◆ SÉRIE D'EXERCICES
A. Expliquez en une à trois phrases pourquoi, d'après l'extrait choisi, l'employeur doit organiser les visites médicales obligatoires prévues par le Code du travail.
B. Selon l'extrait choisi, à quelle fréquence minimale le médecin du travail fait-il passer aux salariés leurs examens médicaux périodiques ?
C. Rédigez la suite de l'extrait choisi, consacré à l'inaptitude du salarié, à partir de sa dernière phrase.

◆ EXTRAIT CHOISI
____________

Pour rappel, l’employeur est tenu par une obligation de sécurité à l’égard de ses salariés. Pour préserver leur santé, il doit organiser les visites médicales obligatoires prévues par le Code du travail.
Tout salarié bénéficie d’examens médicaux périodiques, au moins tous les vingt-quatre mois, par le médecin du travail. Ces examens médicaux ont pour finalité de s’assurer du maintien de l’aptitude médicale du salarié au poste de travail occupé. Certains salariés peuvent faire l’objet d’une surveillance médicale renforcée pouvant être annuelle.
A défaut de respecter cette obligation, l’employeur engage sa responsabilité à l’égard de ses salariés lesquels peuvent, en cas de défaillance de l’employeur, solliciter notamment le versement de dommages et intérêts.
En outre, au cours de sa vie professionnelle, le salarié peut se trouver dans l’incapacité physique d’exercer tout ou partie de ses fonctions. Dans ce cas, l’inaptitude du salarié ne peut être constatée que par le médecin du travail soit dans le cadre de la surveillance médicale des salariés à l’embauche, au cours de l’exécution du contrat de travail ou après suspension du contrat pour maladie, maternité ou accident, soit dans le cadre de la visite médicale de reprise.
Sauf si le maintien du salarié à son poste de travail entraîne un danger immédiat pour sa santé ou sa sécurité, ou pour celles de tiers, le médecin du travail ne peut constater l’inaptitude qu’après étude du poste et des conditions de travail dans l’entreprise et deux examens médicaux de l’intéressé espacés de deux semaines.
Tout licenciement prononcé pour inaptitude après un seul examen médical ou après deux examens médicaux non espacés du délai minimum de deux semaines est nul.
Mais qu’en est-il lorsque le non respect de ces deux examens médicaux est imputable à la défaillance du médecin du travail ?
Dans un arrêt très récent du 27 novembre 2013, la Cour de cassation a dû se pencher sur cette question.
Dans cette affaire, le salarié, ayant été absent à plusieurs reprises pour maladie, a été examiné par le médecin du travail du service de santé inter-entreprises lequel a rédigé un certificat d’inaptitude. Eu égard à cet avis d’inaptitude, l’employeur a procédé dès le lendemain au licenciement du salarié.
Par la suite, ce licenciement a été déclaré nul par la Cour d’appel qui a condamné l’employeur au paiement de dommages-intérêts au salarié.

____________

◆ DONNÉES ENREGISTRÉES

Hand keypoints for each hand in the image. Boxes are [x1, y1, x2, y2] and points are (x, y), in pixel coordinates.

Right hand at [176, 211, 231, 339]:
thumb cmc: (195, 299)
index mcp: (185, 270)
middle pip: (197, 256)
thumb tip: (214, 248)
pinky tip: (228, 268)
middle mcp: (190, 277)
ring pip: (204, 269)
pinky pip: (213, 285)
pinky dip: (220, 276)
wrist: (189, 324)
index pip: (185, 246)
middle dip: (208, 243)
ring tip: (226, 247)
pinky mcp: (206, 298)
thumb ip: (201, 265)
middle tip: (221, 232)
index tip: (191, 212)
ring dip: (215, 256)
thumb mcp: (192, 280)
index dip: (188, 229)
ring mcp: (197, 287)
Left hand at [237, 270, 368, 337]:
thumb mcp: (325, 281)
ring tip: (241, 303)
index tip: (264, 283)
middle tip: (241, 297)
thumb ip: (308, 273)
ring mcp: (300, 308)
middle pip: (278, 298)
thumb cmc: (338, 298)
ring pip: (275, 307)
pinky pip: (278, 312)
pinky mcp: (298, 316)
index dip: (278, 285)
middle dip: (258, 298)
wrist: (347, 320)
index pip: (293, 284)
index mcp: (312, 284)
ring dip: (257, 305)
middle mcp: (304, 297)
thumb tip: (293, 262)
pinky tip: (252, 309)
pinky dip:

____________

◆ RÉPONSES PAR EXERCICE
A. L'employeur a une obligation de sécurité envers ses salariés. Il doit donc organiser ces visites médicales pour préserver leur santé.

B. Au moins tous les vingt-quatre mois.

C.
La Cour d’appel a en effet constaté que le licenciement avait été prononcé dès le lendemain de l’unique examen médical d’inaptitude. Ce licenciement aurait été possible si l’avis d’inaptitude constatait et caractérisait l’existence d’un danger immédiat.
Or, dans cette affaire, l’avis d’inaptitude ne faisait aucunement mention du danger immédiat ni même qu’une seule visite était nécessaire.
Dès lors, le licenciement ne pouvait avoir lieu avant un second examen médical espacé de deux semaines du premier.
L’employeur condamné a alors recherché la responsabilité du service de santé inter-entreprises ayant délivré l’avis d’inaptitude litigieux.
La Cour de cassation a donné gain de cause à l’employeur considérant que la faute du médecin du travail avait été, au moins en partie, à l’origine du caractère illicite du licenciement du salarié.
La responsabilité des services de santé au travail a été également étendue par la Cour de cassation qui, dans un autre arrêt du 19 décembre 2013, a eu à statuer sur les dysfonctionnements récurrents d’un service dans la mise en œuvre des examens médicaux obligatoires.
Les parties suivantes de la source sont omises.